EXERCISE PASSAGE:
==========

While the Bad Boys II earned more than $273 million globally (against a much bigger budget of $130 million), the production on Bad Boys for Life can’t find a way to come together, for whatever reason. Even though Sony Pictures is intent on making a third and fourth Bad Boys movie, No. 3 has been hampered by delays (it’s currently set for a November 2018 release and Bad Boys 4 has been moved to 2019) and the inability to keep a director (helmer Joe Carnahan left the film in March).
Bay, who is getting ready to release his last Transformers film at the helm, Transformers: the Last Knight, this week, is suggesting that the powers that be need find a way to get Bad Boys for Life done while it still makes sense to make the film. He explains his reasoning to CinemaBlend:
“Pretty soon they’re going to be old boys, okay? Pretty soon they’re going to be retired cops instead of active-duty cops. It’s taken a long time to get that thing going, and I’m not involved in getting it going. They should get it going soon, though. You could definitely get Martin and Will to be funny again — those were fun movies to do.”

==========

YOUR TASKS:
(1) Copy everything in the passage about the Bad Boys sequels from "While the Bad" down to "film in March).".
(2) Answer these questions from the passage about the Bad Boys sequels:
(a) How much did Bad Boys II earn globally?
(b) In what month did Joe Carnahan leave the film?
(c) What is the title of Bay's last Transformers film at the helm?
(3) Decide whether each statement agrees with the passage about the Bad Boys sequels, and quote the words that decide it:
(a) Bad Boys 4 has been moved to 2019.
(b) Bay says he is involved in getting the third film going.
(c) Sony Pictures plans to stop after a third Bad Boys movie.
Rely only on the passage about the Bad Boys sequels.

DATA SEGMENT:
==========

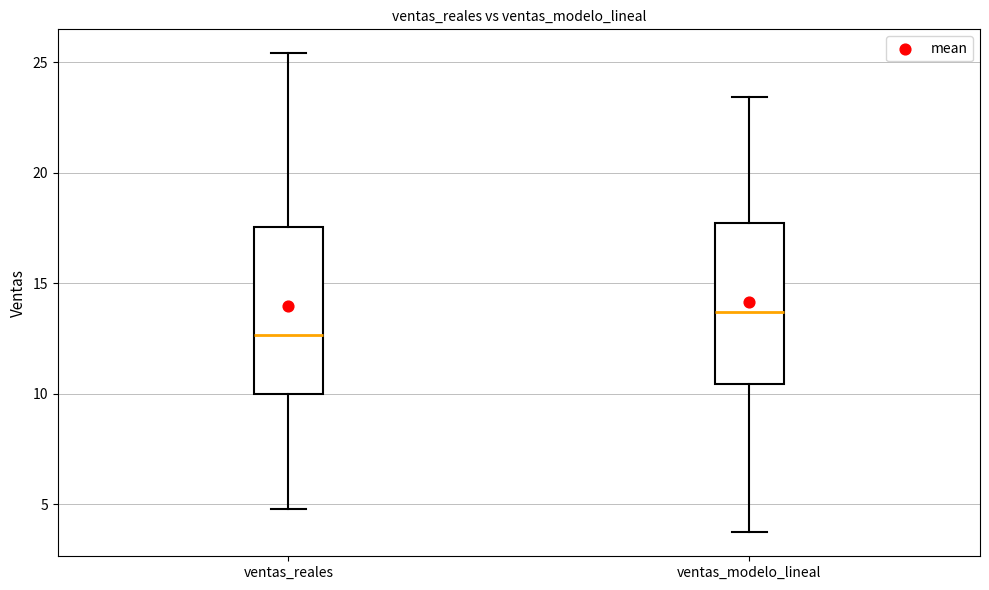

Where is the upper edge of the box for ventas_reales on the y-axis? The values are not printed on the chart, so give them approximately, as read against the axis.

17.5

==========

ANSWERS FOR THIS EXERCISE:
(1)
While the Bad Boys II earned more than $273 million globally (against a much bigger budget of $130 million), the production on Bad Boys for Life can’t find a way to come together, for whatever reason. Even though Sony Pictures is intent on making a third and fourth Bad Boys movie, No. 3 has been hampered by delays (it’s currently set for a November 2018 release and Bad Boys 4 has been moved to 2019) and the inability to keep a director (helmer Joe Carnahan left the film in March).

(2)
(a) More than $273 million.
(b) March.
(c) Transformers: the Last Knight.

(3)
(a) Yes: "Bad Boys 4 has been moved to 2019"
(b) No: "I’m not involved in getting it going"
(c) No: "Sony Pictures is intent on making a third and fourth Bad Boys movie"